Мы лежали вместе на его узкой кровати в общежитии, моя голова у него на груди. Из его телефона играла мягкая классическая музыка, почти заглушавшая шум других студентов в коридоре. Его комната была такой же потрепанной, как и любое другое дешевое жилище студентов, плюс Пол не стал бы её чинить, даже если бы у него были деньги. У него было утилитарное темно-синее покрывало, и стену украшала только одна картина.
Над нами в ту ночь висел мой портрет Пола. Не тот, который я сейчас пишу, а первый. Я разрезала его на лоскуты, когда думала, что Пол предал нас и убил моего отца. К моему удивлению, Пол настоял на том, чтобы сохранить его в таком виде. «Это напоминает мне, как близок я был к тому, чтобы потерять тебя», сказал он. Это та вещь, которую я хочу забыть, но он всегда хочет помнить. По меньшей мере он позволил мне его зашить.
Пол погладил меня по волосам, его пальцы распутывали мои кудри. Это самое нежное, самое успокаивающее прикосновение в мире.
— Сегодня пришли новости от нескольких университетов, насчет работы после защиты.
Одна из странностей в том, чтобы быть ученым заключается в том, что нужно получить несколько специальностей в колледже, и даже после того, как получаешь степень, то остаешься студентом в течение года или двух, обычно в другом колледже. Смысл этого всего? Я не имею представления. Это просто веревочка, через которую они все должны перепрыгнуть.

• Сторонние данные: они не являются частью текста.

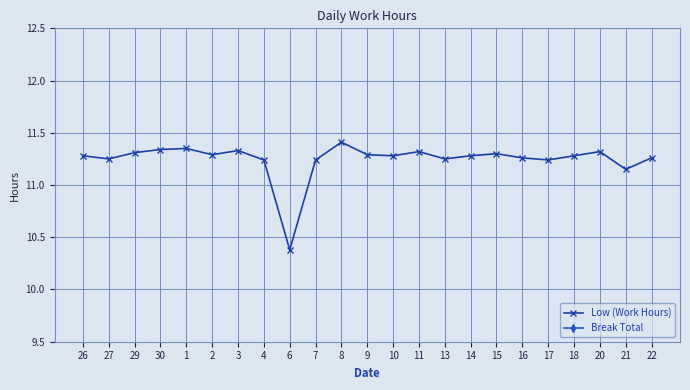

At which label does Low (Work Hours) reach its minimum?

6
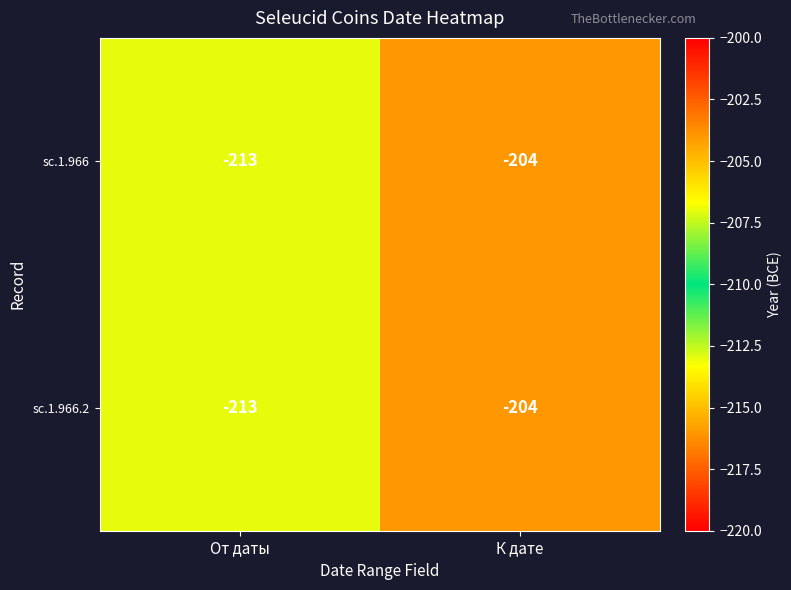

What is the approximate value of sc.1.966.2 at К дате?

-204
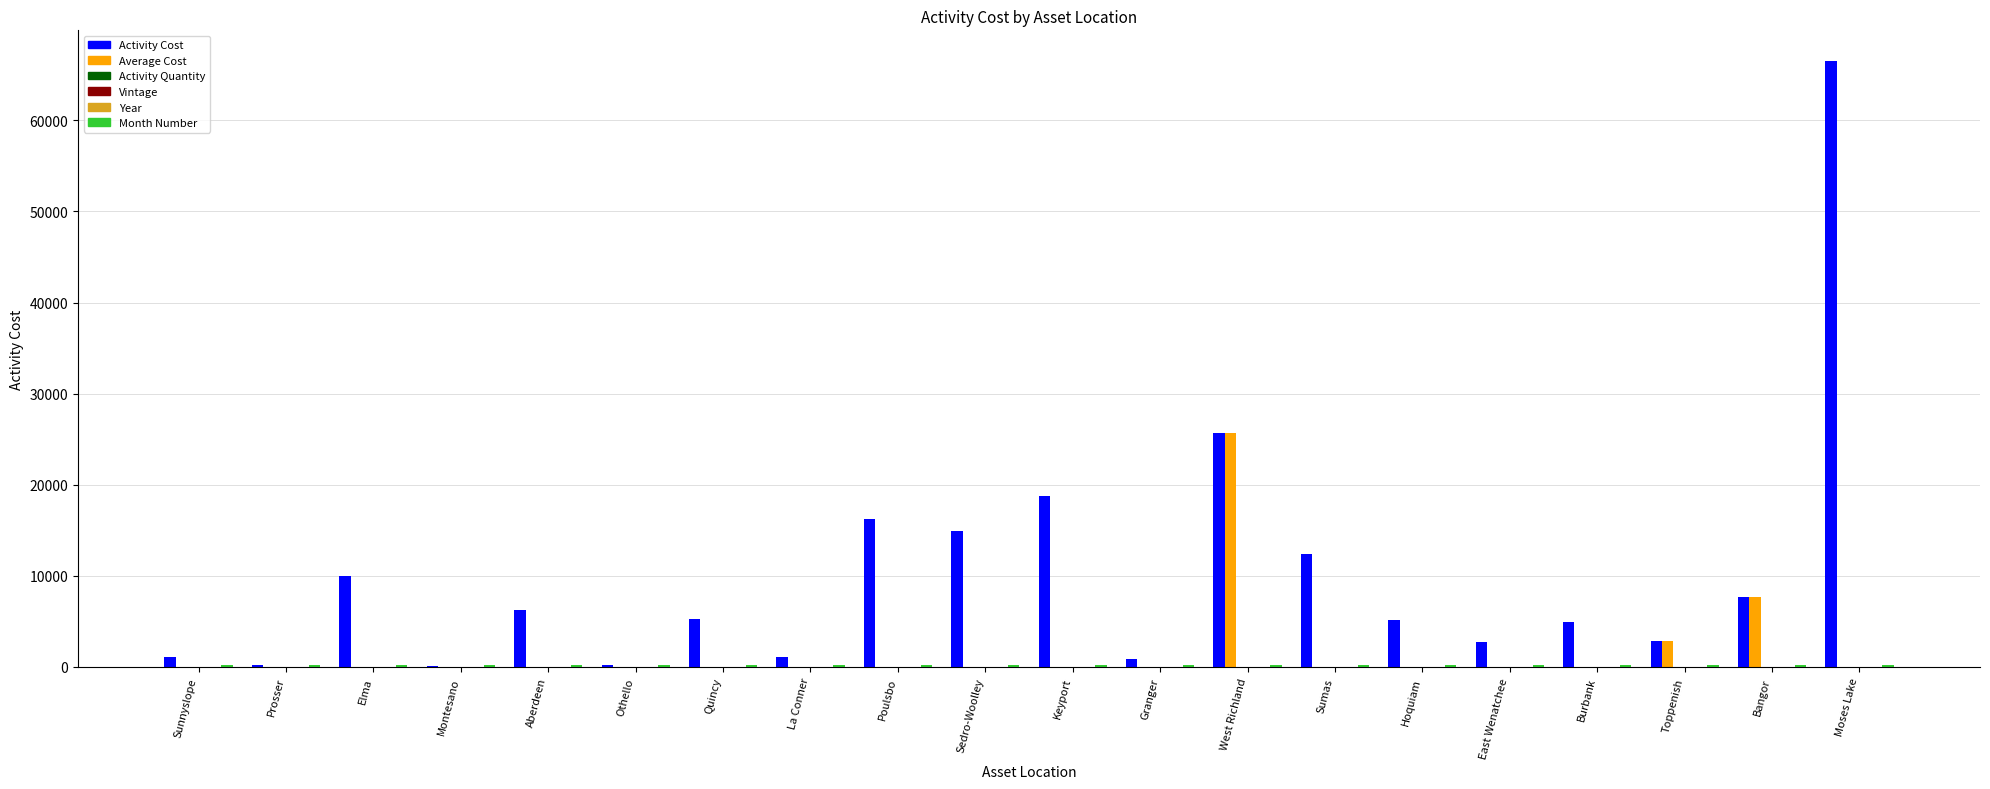

How many series are shown in this chart?

6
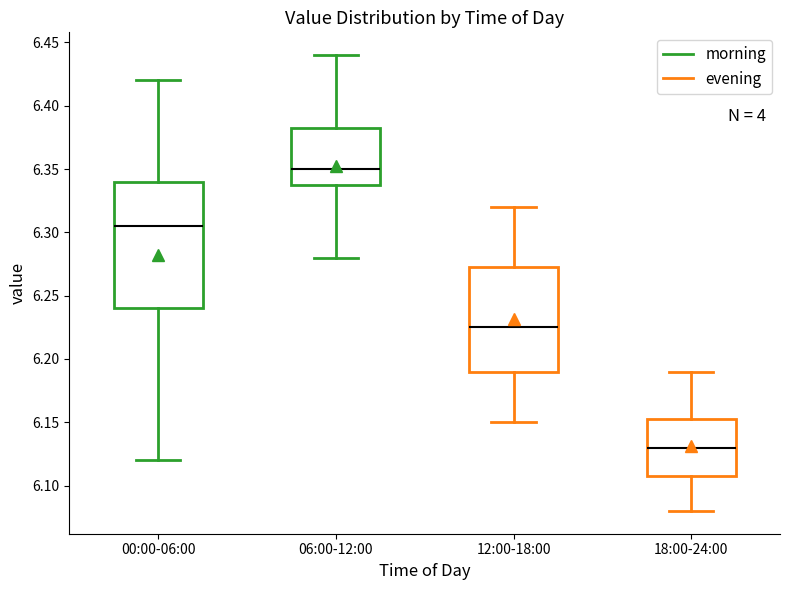

Which box has the lowest median line?

18:00-24:00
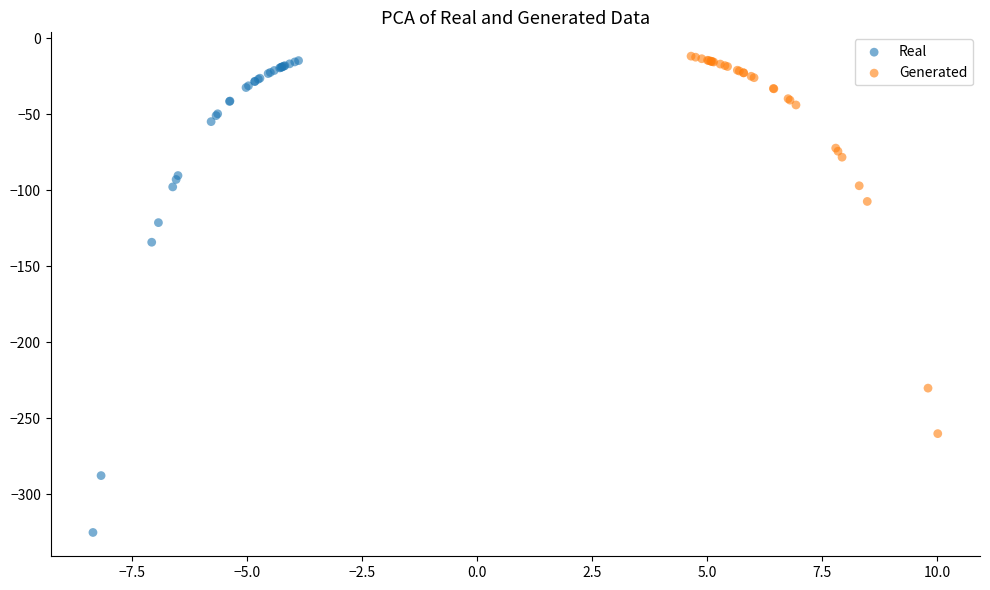

Which series reaches the maximum Y coordinate?

Generated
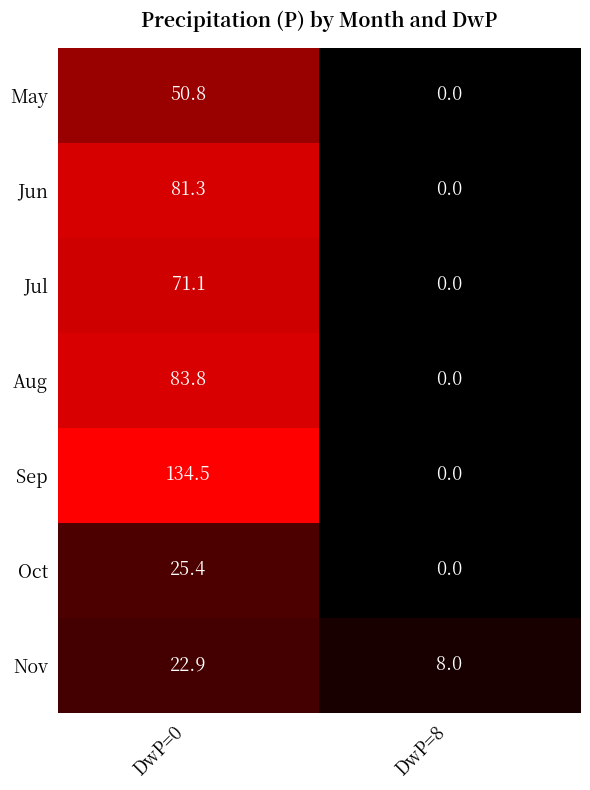

Reading left to right, list all the values displayed in this chart.

May: DwP=0=50.8	DwP=8=0.0
Jun: DwP=0=81.3	DwP=8=0.0
Jul: DwP=0=71.1	DwP=8=0.0
Aug: DwP=0=83.8	DwP=8=0.0
Sep: DwP=0=134.5	DwP=8=0.0
Oct: DwP=0=25.4	DwP=8=0.0
Nov: DwP=0=22.9	DwP=8=8.0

Я бы сошла с ума, если бы Полу пришлось уехать, если бы я сама не отправлялась в колледж в январе.
— Из каких?
— Оксфорд сделал предложение. И Стэнфорд тоже. Я ожидаю новостей из Кембриджа и Европейской Организации По Ядерным Исследованиям.
От этих новостей большинство людей запрыгали бы от радости. Пол принимает всё спокойно, но у меня в животе завязываются узлы.
— Ничего из Гарварда или Массачусетского Технологического Института? Или моет быть Принстона?
— Пока нет. ЭмАйТи — возможно, но профессора в Гарварде и Принстоне — скептики.